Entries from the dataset

*** Begin section ***

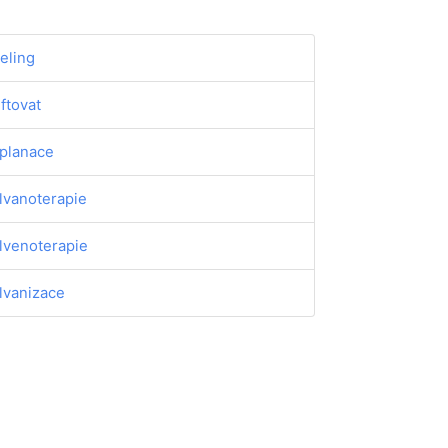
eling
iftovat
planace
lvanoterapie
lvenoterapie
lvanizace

*** End section ***

Description of the task: Output every line of text in the records as a Markdown table with the columns Row and Line, numbering each line and omitting blank lines. Leave the pictures out of the answer.

Written solution:
| Row | Line |
|---|---|
| 1 | eling |
| 2 | iftovat |
| 3 | planace |
| 4 | lvanoterapie |
| 5 | lvenoterapie |
| 6 | lvanizace |